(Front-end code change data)
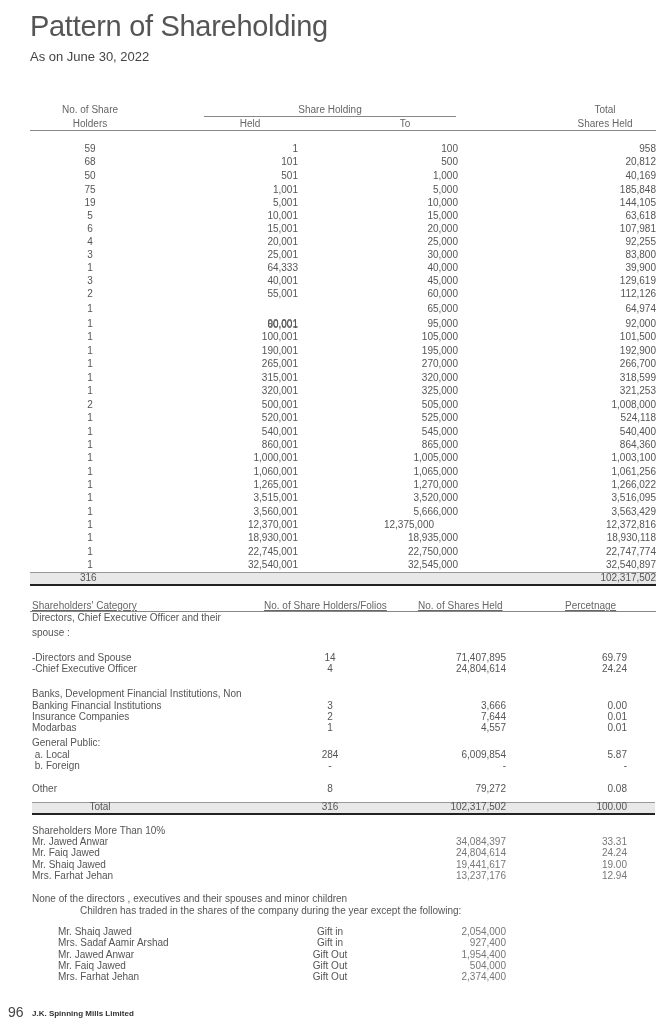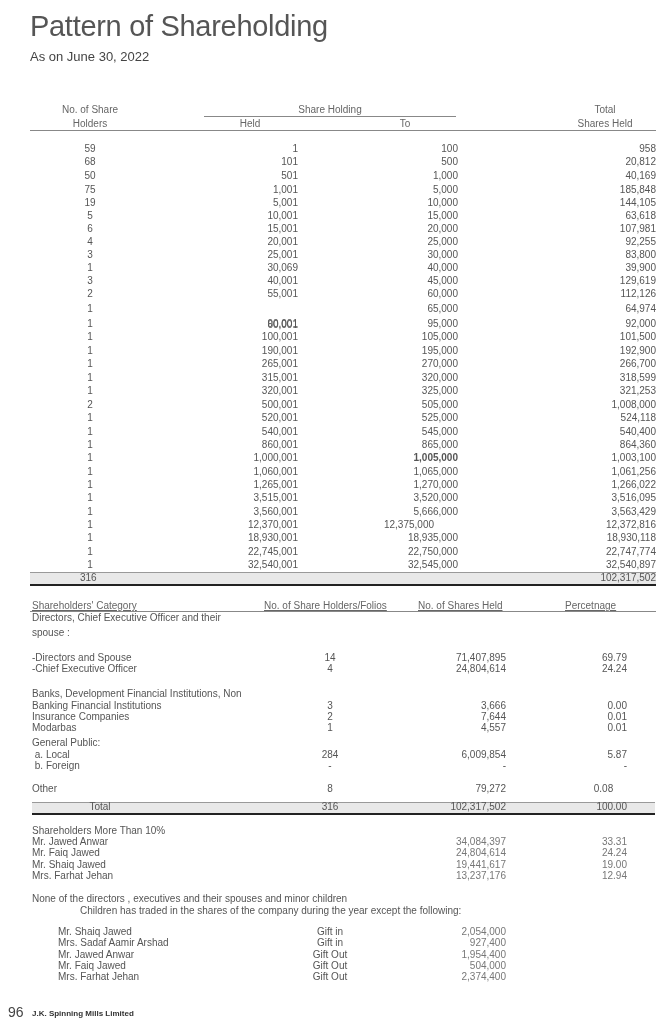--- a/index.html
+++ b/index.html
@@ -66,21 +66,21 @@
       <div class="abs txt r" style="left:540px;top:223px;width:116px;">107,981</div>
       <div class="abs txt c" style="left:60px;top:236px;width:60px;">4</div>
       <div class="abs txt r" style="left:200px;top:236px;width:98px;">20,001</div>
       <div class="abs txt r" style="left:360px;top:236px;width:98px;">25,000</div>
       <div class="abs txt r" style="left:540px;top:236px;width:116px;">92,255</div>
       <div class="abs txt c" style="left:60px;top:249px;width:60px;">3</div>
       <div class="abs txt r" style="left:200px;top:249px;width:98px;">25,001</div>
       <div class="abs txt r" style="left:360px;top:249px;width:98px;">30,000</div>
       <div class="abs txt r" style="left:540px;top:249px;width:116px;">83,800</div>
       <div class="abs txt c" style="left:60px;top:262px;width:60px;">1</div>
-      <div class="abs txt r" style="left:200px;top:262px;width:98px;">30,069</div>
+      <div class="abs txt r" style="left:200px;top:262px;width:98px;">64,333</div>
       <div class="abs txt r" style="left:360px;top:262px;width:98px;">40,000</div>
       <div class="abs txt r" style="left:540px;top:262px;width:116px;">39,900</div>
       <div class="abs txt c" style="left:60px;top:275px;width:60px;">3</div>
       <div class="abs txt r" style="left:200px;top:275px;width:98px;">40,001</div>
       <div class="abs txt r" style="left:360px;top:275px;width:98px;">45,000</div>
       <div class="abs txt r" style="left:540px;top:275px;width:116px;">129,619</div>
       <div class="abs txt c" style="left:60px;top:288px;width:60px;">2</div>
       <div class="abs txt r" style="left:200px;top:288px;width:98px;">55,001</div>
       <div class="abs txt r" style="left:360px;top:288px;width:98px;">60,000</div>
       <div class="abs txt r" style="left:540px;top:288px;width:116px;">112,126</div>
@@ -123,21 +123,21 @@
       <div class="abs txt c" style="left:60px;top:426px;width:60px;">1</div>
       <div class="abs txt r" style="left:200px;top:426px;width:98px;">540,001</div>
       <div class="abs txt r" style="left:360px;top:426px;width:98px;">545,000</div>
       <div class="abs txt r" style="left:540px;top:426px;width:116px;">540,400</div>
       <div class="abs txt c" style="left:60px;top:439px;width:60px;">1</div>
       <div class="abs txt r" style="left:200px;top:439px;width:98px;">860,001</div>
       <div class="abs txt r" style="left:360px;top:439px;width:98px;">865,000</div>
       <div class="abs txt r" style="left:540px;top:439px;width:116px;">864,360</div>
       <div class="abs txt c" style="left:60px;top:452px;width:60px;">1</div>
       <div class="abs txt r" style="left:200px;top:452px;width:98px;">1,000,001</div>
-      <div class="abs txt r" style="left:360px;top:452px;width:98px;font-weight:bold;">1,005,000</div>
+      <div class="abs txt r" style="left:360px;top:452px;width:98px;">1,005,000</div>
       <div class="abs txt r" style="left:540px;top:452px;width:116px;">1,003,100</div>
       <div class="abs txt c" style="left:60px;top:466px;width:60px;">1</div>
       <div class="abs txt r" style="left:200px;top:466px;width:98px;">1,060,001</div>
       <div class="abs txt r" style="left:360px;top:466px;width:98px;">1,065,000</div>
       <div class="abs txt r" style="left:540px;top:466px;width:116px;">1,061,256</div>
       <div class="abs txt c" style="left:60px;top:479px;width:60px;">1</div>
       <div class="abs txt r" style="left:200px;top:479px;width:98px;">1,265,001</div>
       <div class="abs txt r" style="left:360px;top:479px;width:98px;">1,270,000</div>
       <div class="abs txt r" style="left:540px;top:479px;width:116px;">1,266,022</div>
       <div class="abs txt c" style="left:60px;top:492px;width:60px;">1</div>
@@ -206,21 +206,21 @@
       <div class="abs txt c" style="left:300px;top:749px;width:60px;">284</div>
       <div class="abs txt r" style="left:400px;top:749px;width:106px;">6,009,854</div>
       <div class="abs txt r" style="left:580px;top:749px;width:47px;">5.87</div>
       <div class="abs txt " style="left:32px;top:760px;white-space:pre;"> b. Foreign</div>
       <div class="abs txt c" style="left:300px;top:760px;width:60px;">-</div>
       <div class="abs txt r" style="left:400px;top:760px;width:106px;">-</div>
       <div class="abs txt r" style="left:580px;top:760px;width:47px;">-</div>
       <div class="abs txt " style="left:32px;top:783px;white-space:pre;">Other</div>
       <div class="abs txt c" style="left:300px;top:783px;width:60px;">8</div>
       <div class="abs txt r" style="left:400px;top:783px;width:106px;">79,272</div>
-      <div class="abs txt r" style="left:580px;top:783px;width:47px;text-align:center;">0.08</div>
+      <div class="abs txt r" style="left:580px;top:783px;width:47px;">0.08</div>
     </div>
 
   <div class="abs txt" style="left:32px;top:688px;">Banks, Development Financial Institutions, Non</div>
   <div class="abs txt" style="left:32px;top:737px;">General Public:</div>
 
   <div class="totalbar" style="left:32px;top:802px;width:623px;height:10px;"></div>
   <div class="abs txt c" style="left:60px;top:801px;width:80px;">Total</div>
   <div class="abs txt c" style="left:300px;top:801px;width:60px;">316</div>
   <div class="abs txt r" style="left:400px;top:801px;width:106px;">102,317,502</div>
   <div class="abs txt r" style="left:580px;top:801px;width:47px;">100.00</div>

_To-do item:_ Examine the records and pull out every line where the string "white" occurs.

_Answer to the problem:_
       <div class="abs txt " style="left:32px;top:760px;white-space:pre;"> b. Foreign</div>
       <div class="abs txt " style="left:32px;top:783px;white-space:pre;">Other</div>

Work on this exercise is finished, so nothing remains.